Entre les "PGE résilience" et la récente annonce d’une prolongation de la mission d’accompagnement des entreprises en difficulté par Bercy, doit-on vraiment s’attendre à une vague de restructurations ?
 
M. B. Nous ne sentons pas l’arrivée d’une telle vague pour le moment car nos clients n’ont pas été impactés. Les PGE ont tous été prolongés jusqu’à sept ans et d’autres nouveaux produits comme les prêts participatifs relance, les obligations relance ont complété la palette des offres de dette à disposition des entreprises pour éviter des restructurations.
 
P. T. Le marché de la dette a évolué d’un marché bancaire vers les fonds de dette. Un des effets de cette évolution porte sur la plus grande souplesse et adaptabilité des fonds de dette confrontés aux difficultés de leurs emprunteurs. Les nombreuses embûches rencontrées par les sociétés sous LBO à la suite du confinement ont ainsi pu être réglées à l’amiable de manière extrêmement rapide et efficiente avec les fonds de dette. Ainsi, pendant le confinement, nous avons obtenu relativement facilement une quarantaine de waiver des fonds de dette.

"Le marché de la dette a évolué d’un marché bancaire vers les fonds de dette" P. Teboul

Sur les secteurs en tension, particulièrement actifs ces dernières années, comme l’énergie, l’immobilier ou l’aérien, quel regard portez-vous sur leur avenir et l’adaptation de leurs conditions de financement ?
 
M. B. Plus qu’en tension, ces secteurs sont surtout en mutation. Sur l’immobilier, la hausse des taux n’empêche pas les acquisitions et le marché de l’immobilier est très dynamique.
 
A. D. Sur le secteur aérien, le coup d’arrêt lié au Covid était conjoncturel mais la situation s’est très nettement améliorée depuis et les conditions d’une croissance forte semblent réunies, étant précisé qu’à long terme des changements sur le fond sont en cours afin de parvenir à une industrie plus verte – par exemple par un passage aux biocarburants et d’autres propositions qui ne sont toutefois pas toujours simples à mettre en œuvre à grande échelle.
 
F.-R. G. Pour les entreprises, c’est surtout le marqueur d’un retour à la normale en termes de financement. Les taux d’intérêt négatifs ne pouvaient pas perdurer éternellement. Le problème principal sera celui des salaires; les augmenter fera baisser l’Ebitda et il faudra bien intégrer les conséquences d’une inflation qui, en cette rentrée de septembre 2022, pourrait devenir difficilement soutenable.
 
Quelles vont être les conséquences sur les conditions de financement des exigences croissantes en matière d’impact ?
 
F.-R. G. Les secteurs à financer en priorité vont changer. Parmi nos clients, certains fonds se refusent maintenant à investir dans un des secteurs comme les énergies fossiles ou les industries avec des problématiques de travail d’enfants. D’un autre côté, la transition passe aussi par des secteurs comme celui des mines, considérées traditionnellement comme peu écologiques, car elles se retrouvent au cœur de la transition écologique lorsque les matériaux et minerais inclus dans des batteries sont nécessaires au mix énergétique.

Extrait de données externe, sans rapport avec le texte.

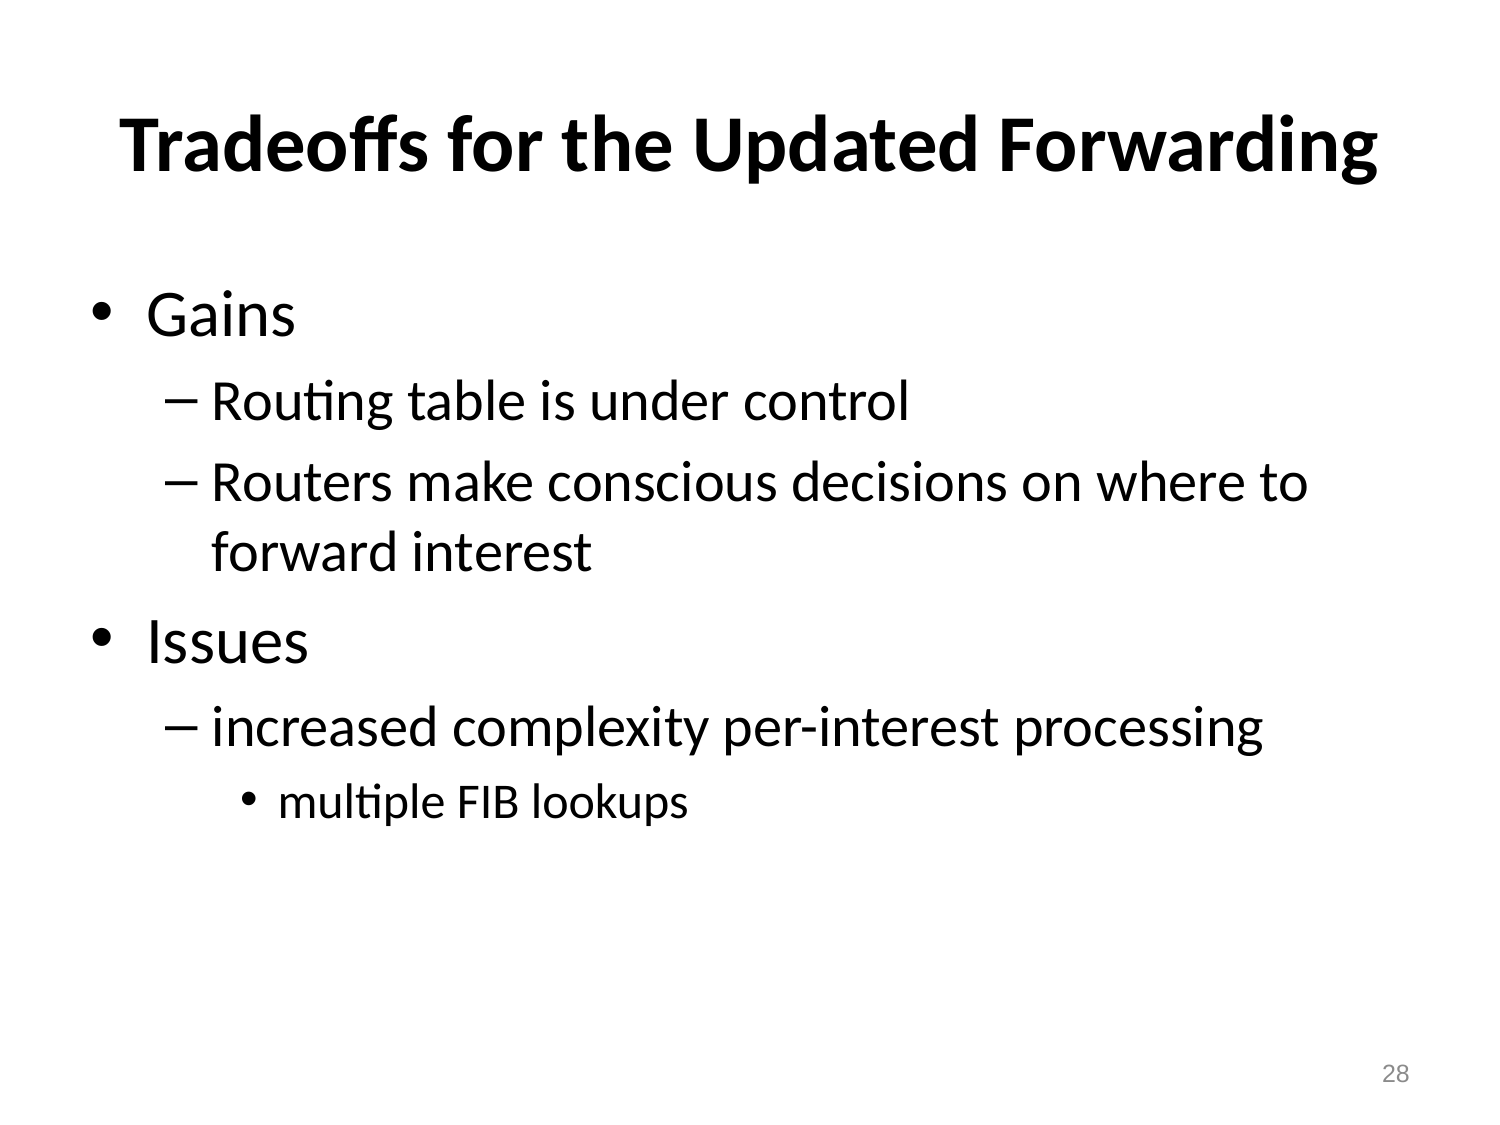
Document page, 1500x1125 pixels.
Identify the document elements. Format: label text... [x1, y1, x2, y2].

title Tradeoffs for the Updated Forwarding [75, 45, 1425, 233]
slide_number 28 [1074, 1042, 1425, 1103]
list Gains Routing table is under control Routers make conscious decisions on where to forward interest Issues increased complexity per-interest processing multiple FIB lookups [75, 262, 1425, 1005]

"Plus qu’en tension, ces secteurs sont surtout en mutation" M. Bischoff 

P. T. La majorité de ces critères ESG tournent autour de la parité et des émissions de carbone. Présents dans les documents de financement, ils induisent une baisse de marge limitée, généralement de 0,1 %. Les fonds de dettes sont souvent plus exigeants que les banques davantage favorables au respect des critères même si cela induit une baisse de marge.
 
M. B. Si les conditions de reportings extra-financiers augmentent, celles-ci, une fois remplies, sont en faveur des emprunteurs puisqu’elles supposent une baisse des marges. Pour faire face à ces questions, les entreprises vont devoir augmenter, dans certains cas, leurs effectifs ou bien faire appel à des conseils extérieurs lorsqu’elles rencontrent des difficultés.
 
A. D. Les banques sont effectivement de plus en plus exigeantes quant aux aspects extra-financiers et aux critères ESG de leurs portefeuilles de clients. Cela se reflète dans les documentations de financement avec des conséquences concrètes sur le coût du financement offert aux clients.